The day I found the new picture on Google Earth was just over four weeks from the day it was taken. By the time I saw the photo, I had already cut Swiss chard once and it was growing a second crop. The corn had tassels and was as tall as I am, the sunflowers even taller. Tomatoes and squash were setting fruit. The Zucchini was tumbling out of the garden as if off a production line. How was it possible that four weeks earlier the garden was almost bare? It took me a few minutes to justify the picture taken just a few weeks before with the current state of the garden.
Then it settled on my mind. It was simple. It was the miracle of time. When comparing the picture with the actual garden, the change seemed miraculous. In the same way you are amazed at the change when you run into someone who was years younger the last time you saw them, I just couldn’t quite believe how the garden had changed in the four weeks since the photo was taken.

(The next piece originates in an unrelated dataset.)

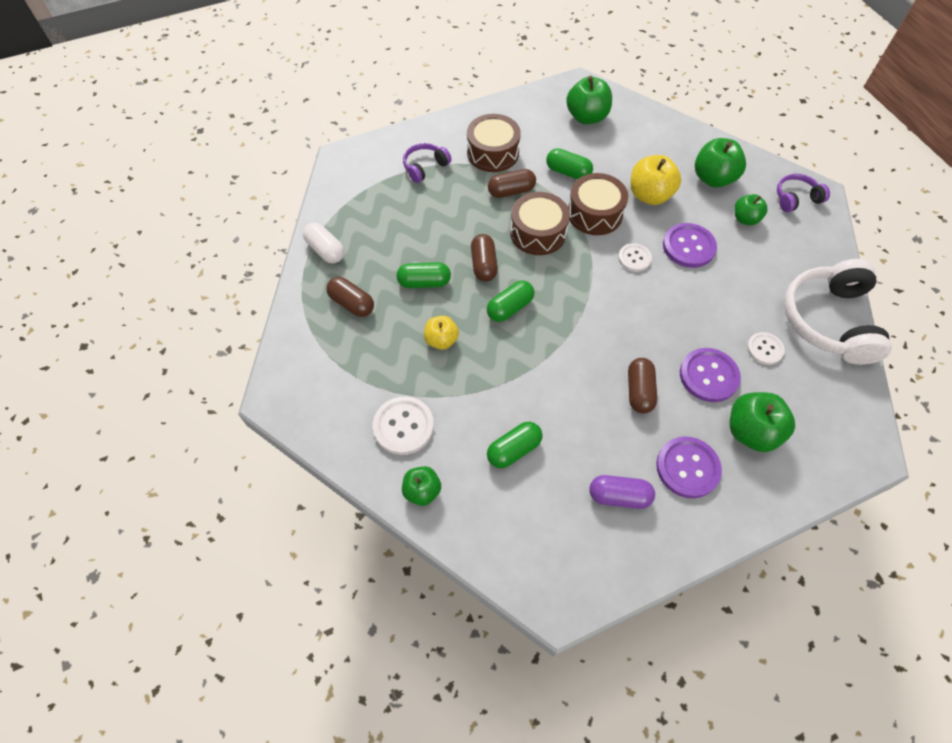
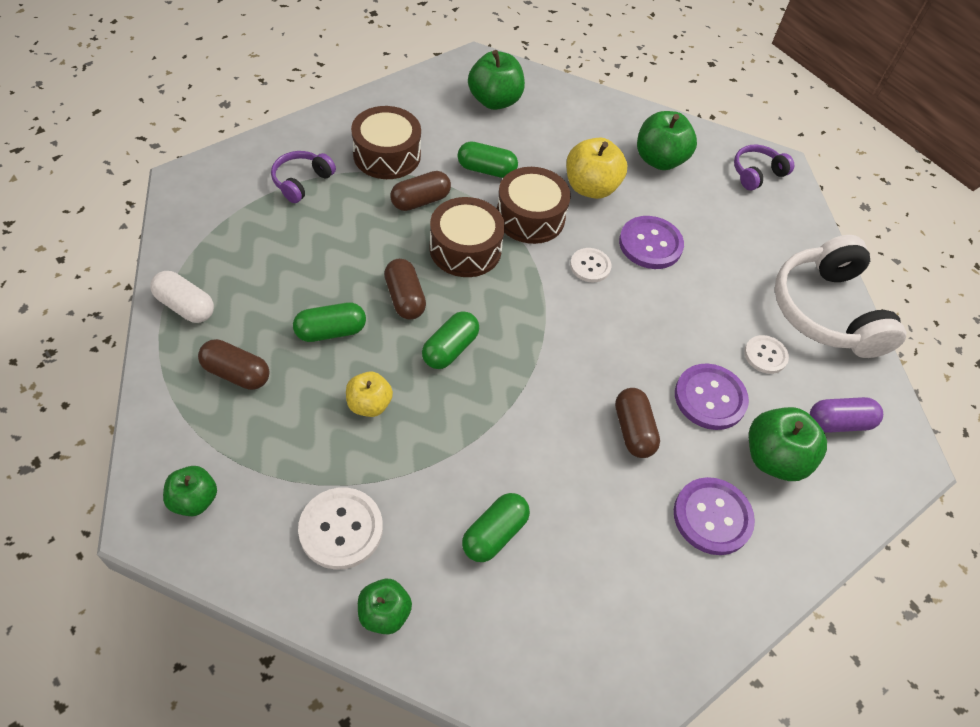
camera: 20 degrees left, 5 degrees down
(619, 496) = (639, 569): purple capsule -> purple capsule (839, 423)
(745, 219) = (707, 203): green apple -> green apple (194, 500)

If I were to take a sunflower seed and place it in the dirt on a Friday night, would you believe me if I told you that by the next morning it had grown to be a plant of 7 feet tall? Of course not. So why does it not amaze us that the exact same thing happens, but just takes a little longer, as a matter of fact?
A broken arm healed in an instant is an unexplainable miracle. A broken arm healed in 8 weeks is . . . well . . . it just is. A boy grown to be a man overnight a la the movie Big is Hollywood fiction. If it happens over ten years, we don’t think to be amazed. You get the idea.
Take time out of the equation, and you often get what we can only call miracles.
So be patient. Wounds will heal. Pain will subside. Troubles will pass. Things will change in miraculous ways – with the passing of time.